◆ Dataset section ◆
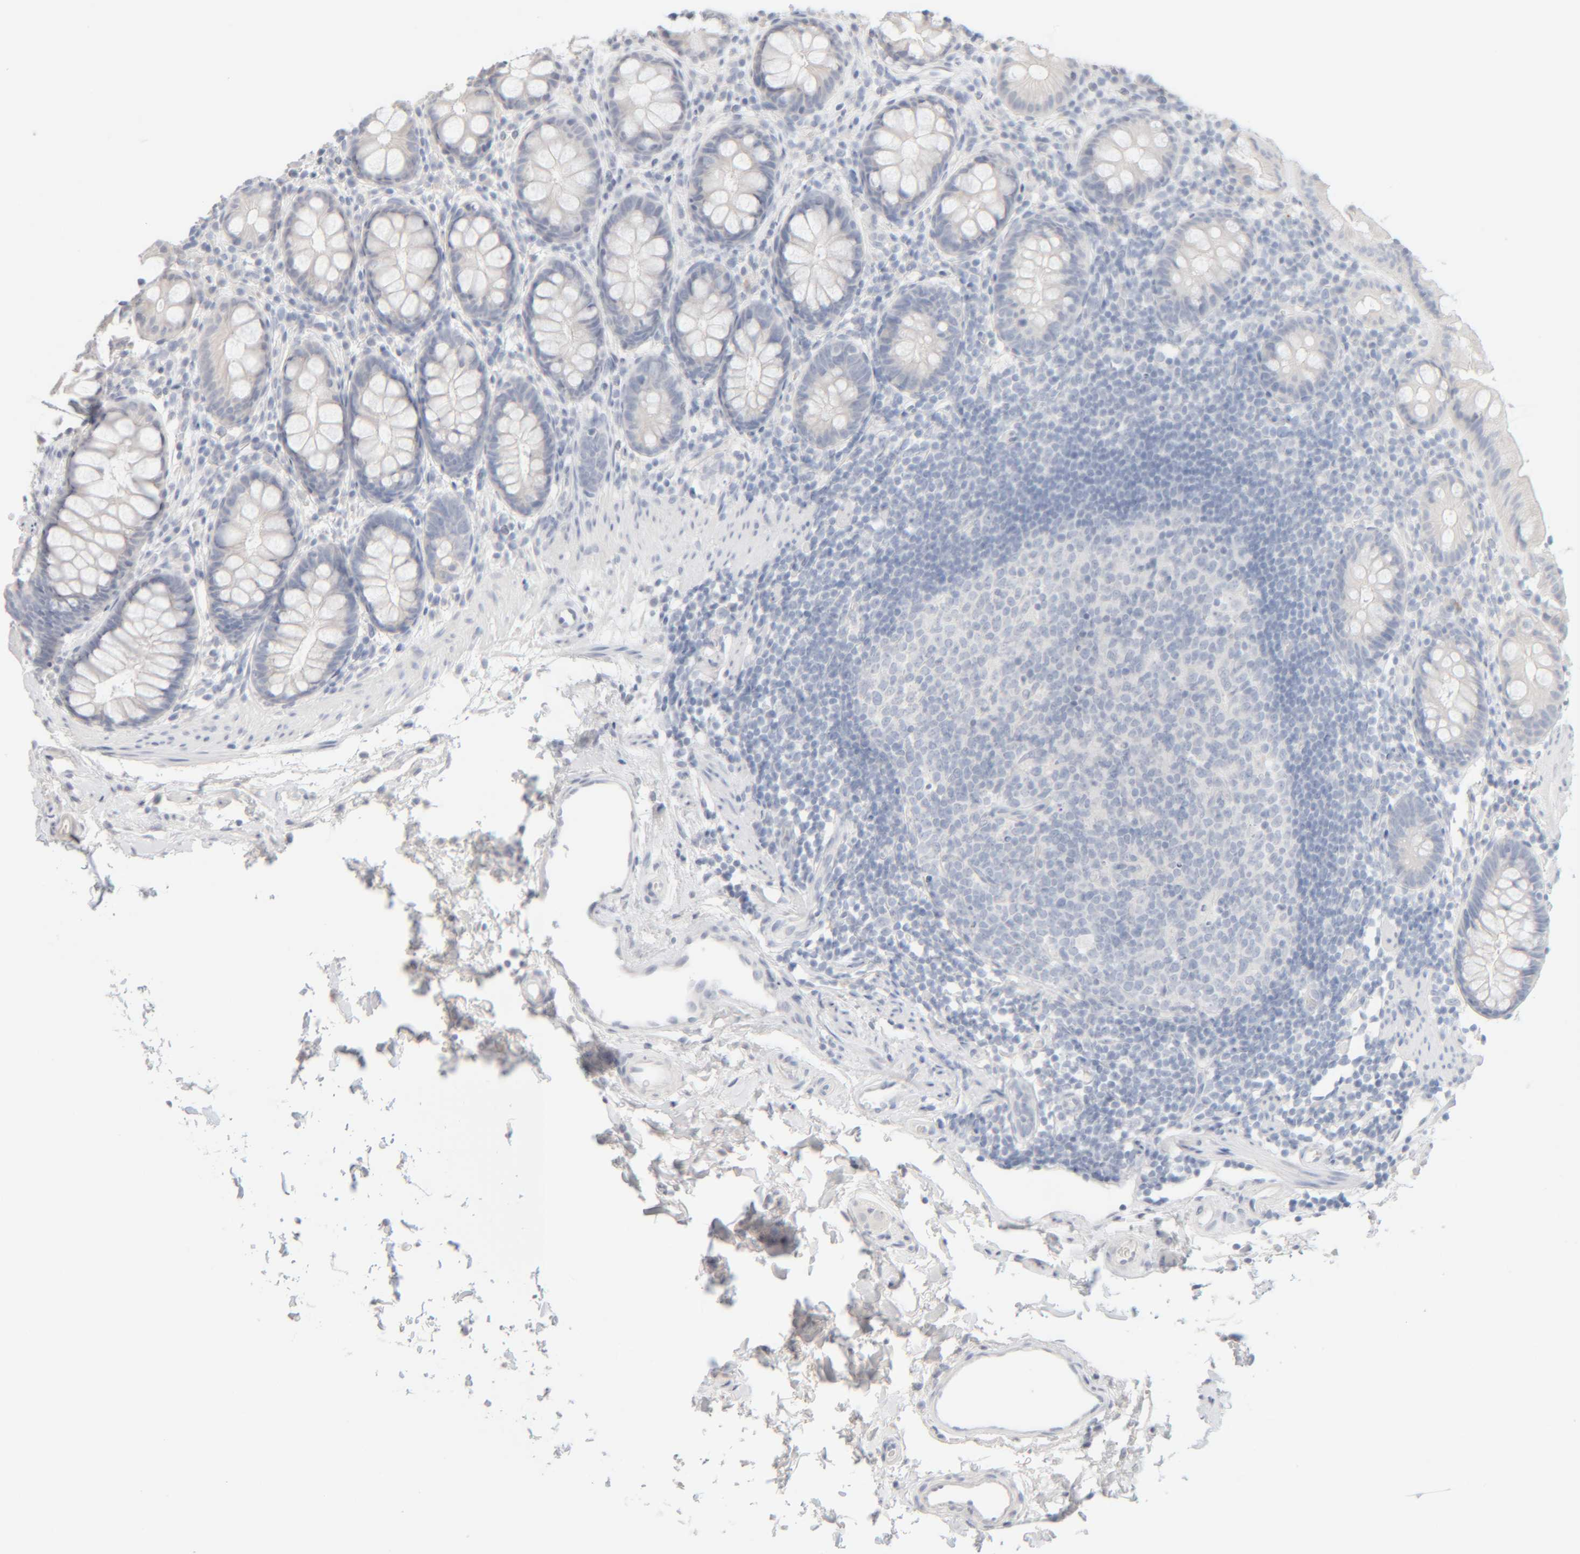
{"staining": {"intensity": "negative", "quantity": "none", "location": "none"}, "tissue": "rectum", "cell_type": "Glandular cells", "image_type": "normal", "snomed": [{"axis": "morphology", "description": "Normal tissue, NOS"}, {"axis": "topography", "description": "Rectum"}], "caption": "IHC of unremarkable human rectum exhibits no positivity in glandular cells.", "gene": "RIDA", "patient": {"sex": "female", "age": 65}}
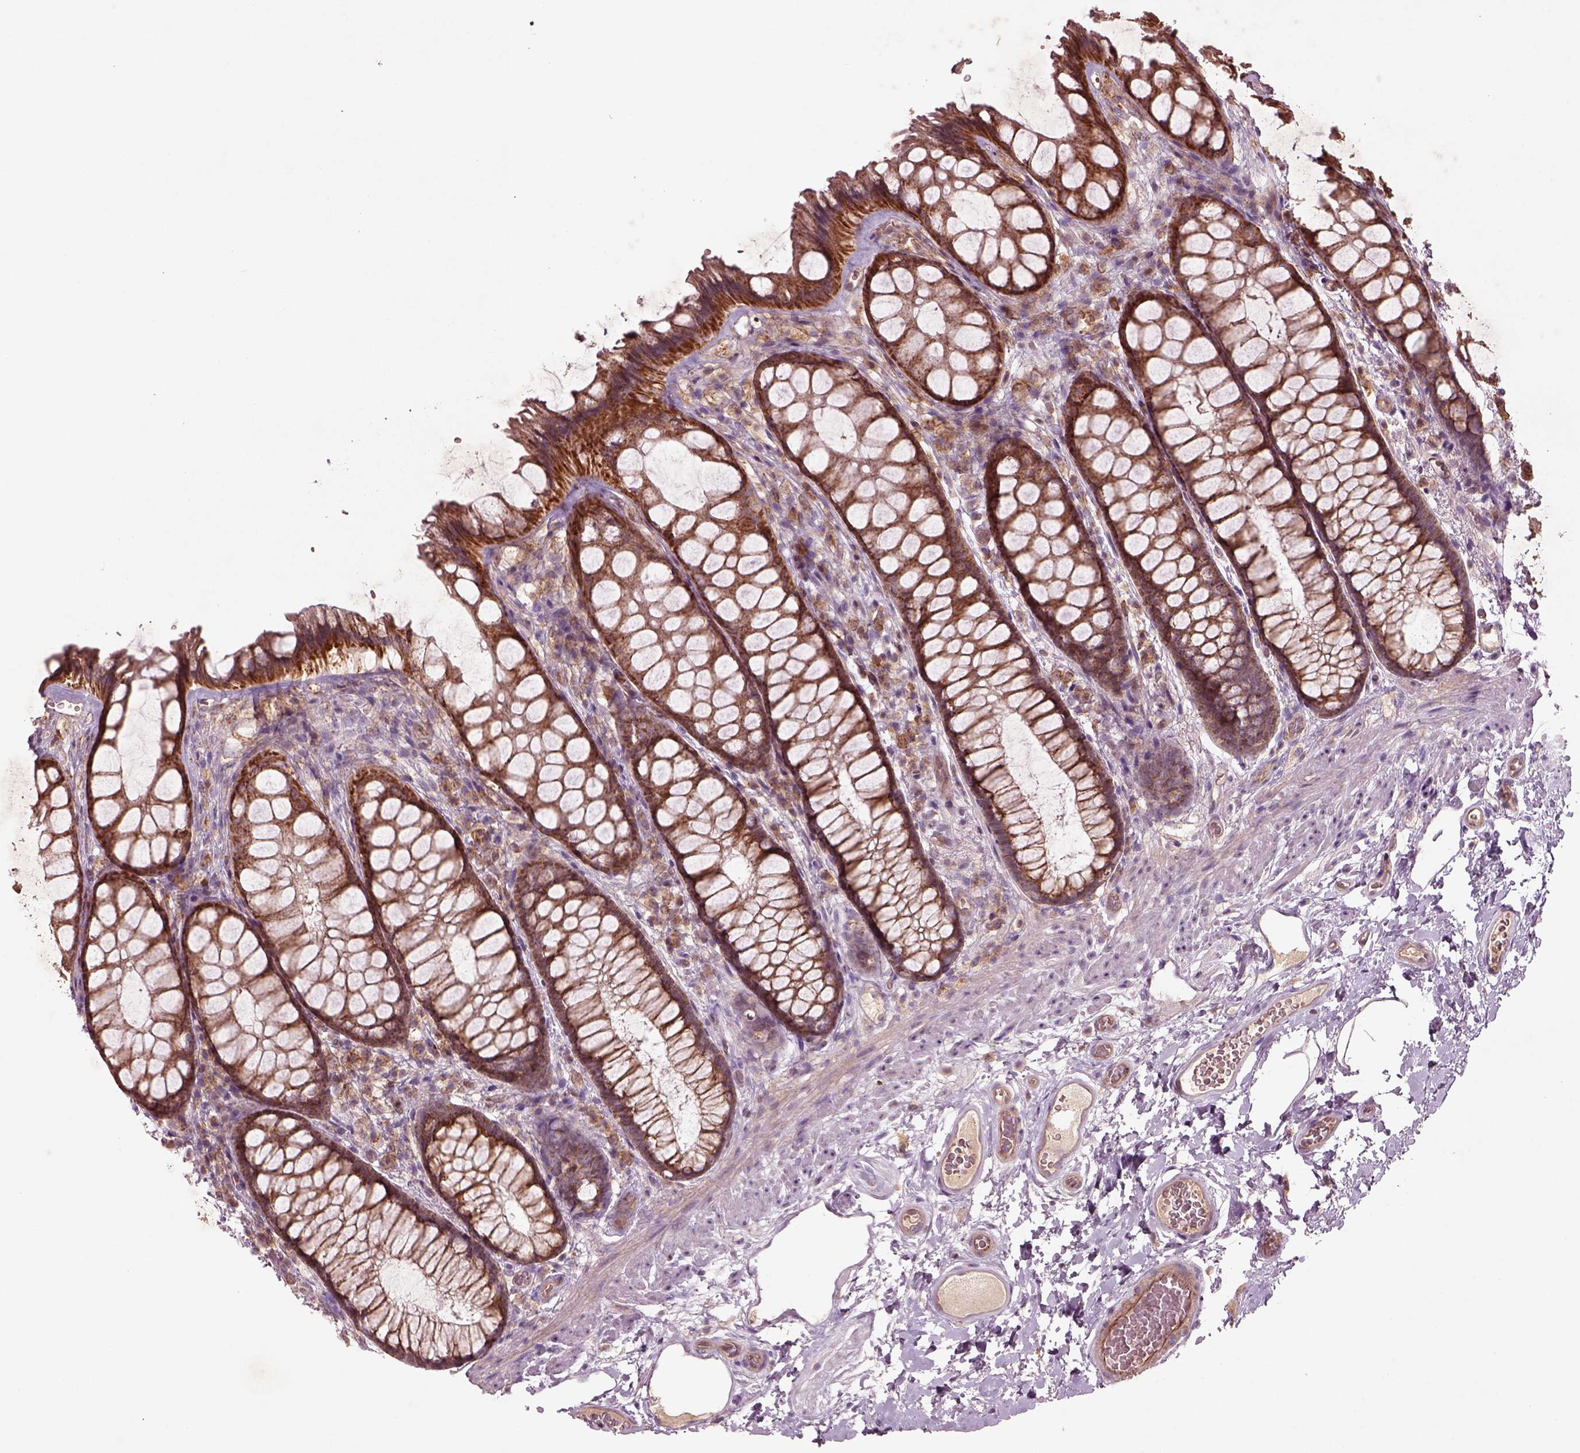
{"staining": {"intensity": "strong", "quantity": ">75%", "location": "cytoplasmic/membranous"}, "tissue": "rectum", "cell_type": "Glandular cells", "image_type": "normal", "snomed": [{"axis": "morphology", "description": "Normal tissue, NOS"}, {"axis": "topography", "description": "Rectum"}], "caption": "About >75% of glandular cells in unremarkable human rectum show strong cytoplasmic/membranous protein positivity as visualized by brown immunohistochemical staining.", "gene": "SLC25A31", "patient": {"sex": "female", "age": 62}}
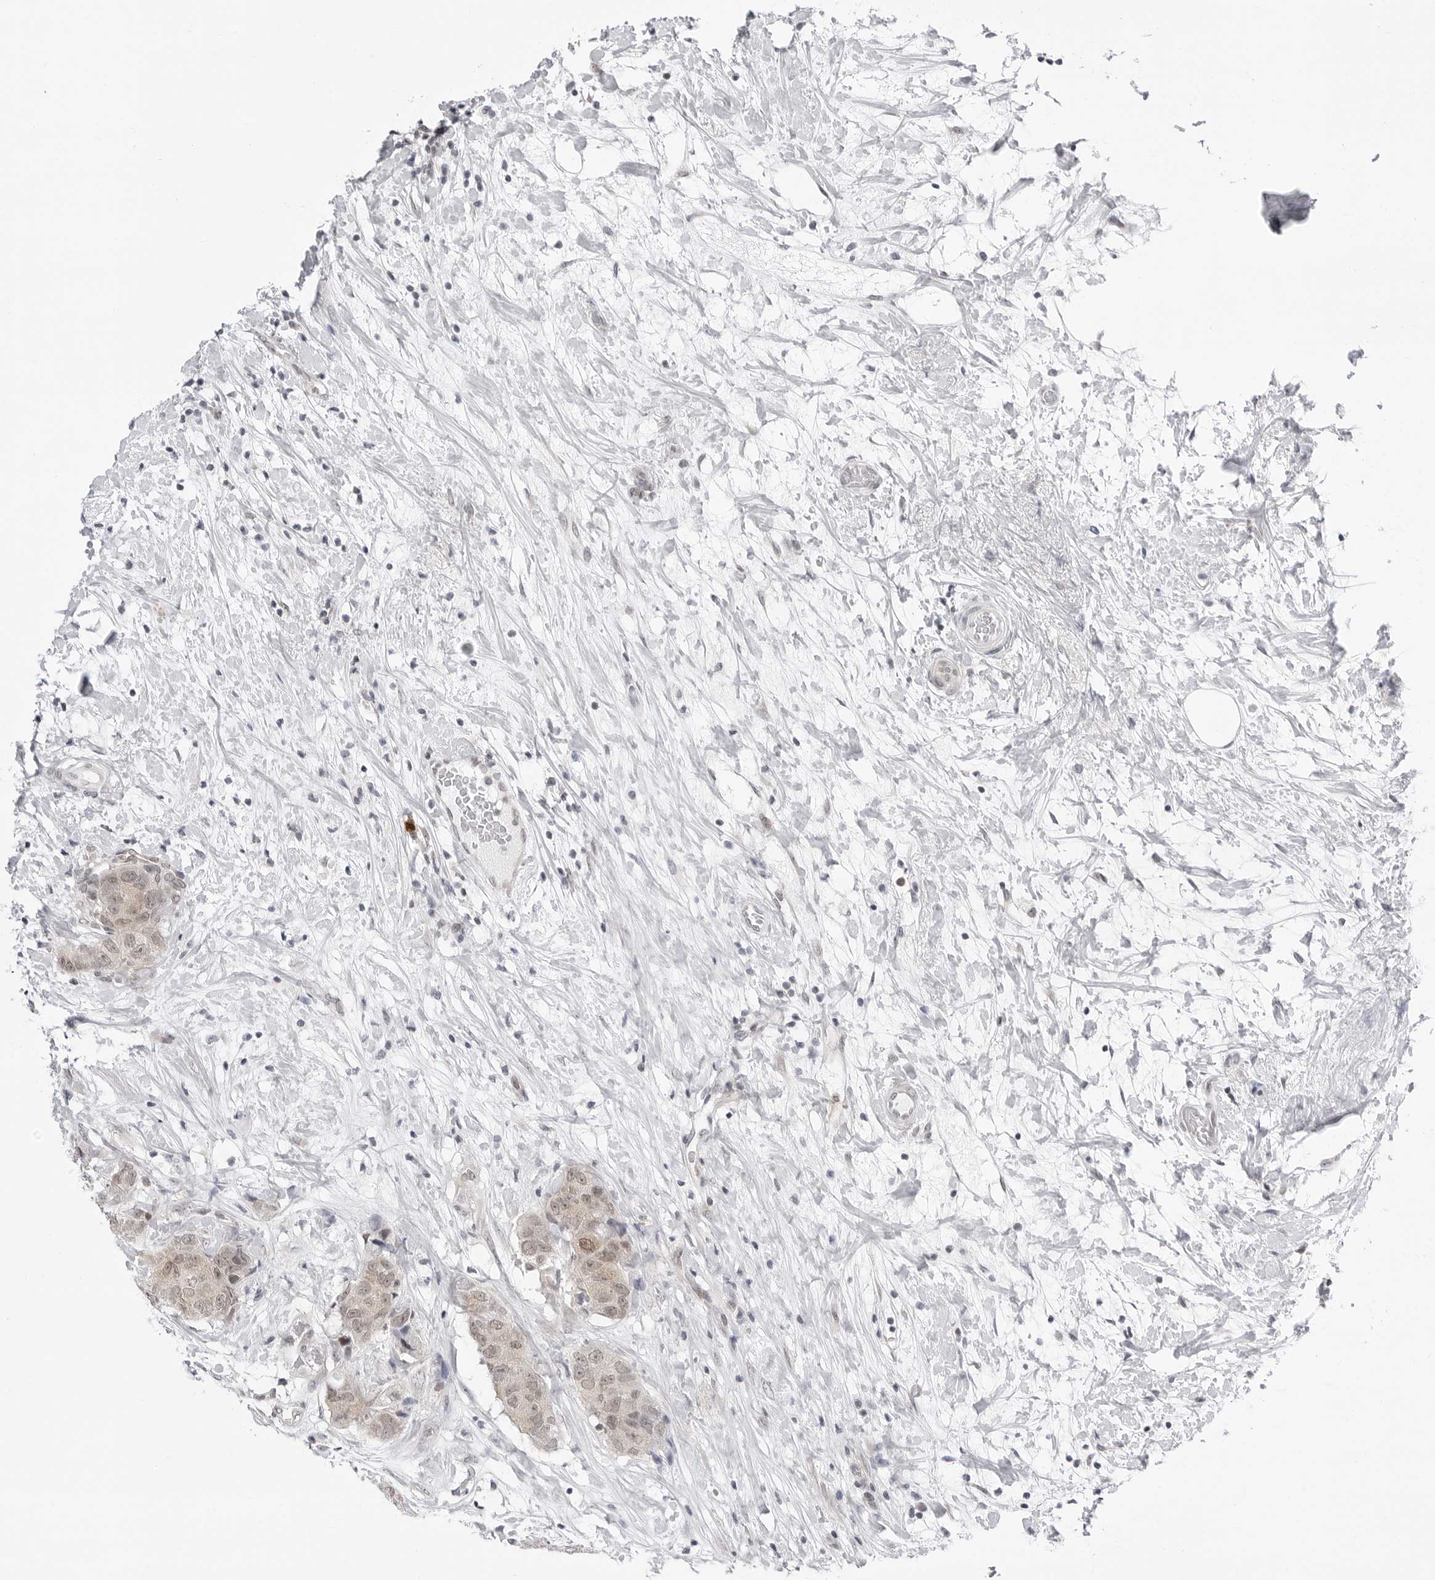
{"staining": {"intensity": "weak", "quantity": ">75%", "location": "cytoplasmic/membranous,nuclear"}, "tissue": "breast cancer", "cell_type": "Tumor cells", "image_type": "cancer", "snomed": [{"axis": "morphology", "description": "Duct carcinoma"}, {"axis": "topography", "description": "Breast"}], "caption": "IHC histopathology image of infiltrating ductal carcinoma (breast) stained for a protein (brown), which shows low levels of weak cytoplasmic/membranous and nuclear expression in approximately >75% of tumor cells.", "gene": "PPP2R5C", "patient": {"sex": "female", "age": 62}}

◆ Your objective ◆
Show every line above in which the word "glandular" occurs.

◆ Written response ◆
{"staining": {"intensity": "negative", "quantity": "none", "location": "none"}, "tissue": "rectum", "cell_type": "Glandular cells", "image_type": "normal", "snomed": [{"axis": "morphology", "description": "Normal tissue, NOS"}, {"axis": "topography", "description": "Rectum"}], "caption": "IHC of unremarkable human rectum exhibits no positivity in glandular cells.", "gene": "RIDA", "patient": {"sex": "female", "age": 65}}
{"staining": {"intensity": "strong", "quantity": ">75%", "location": "cytoplasmic/membranous"}, "tissue": "rectum", "cell_type": "Glandular cells", "image_type": "normal", "snomed": [{"axis": "morphology", "description": "Normal tissue, NOS"}, {"axis": "topography", "description": "Rectum"}], "caption": "About >75% of glandular cells in unremarkable human rectum show strong cytoplasmic/membranous protein positivity as visualized by brown immunohistochemical staining.", "gene": "SLC25A31", "patient": {"sex": "female", "age": 62}}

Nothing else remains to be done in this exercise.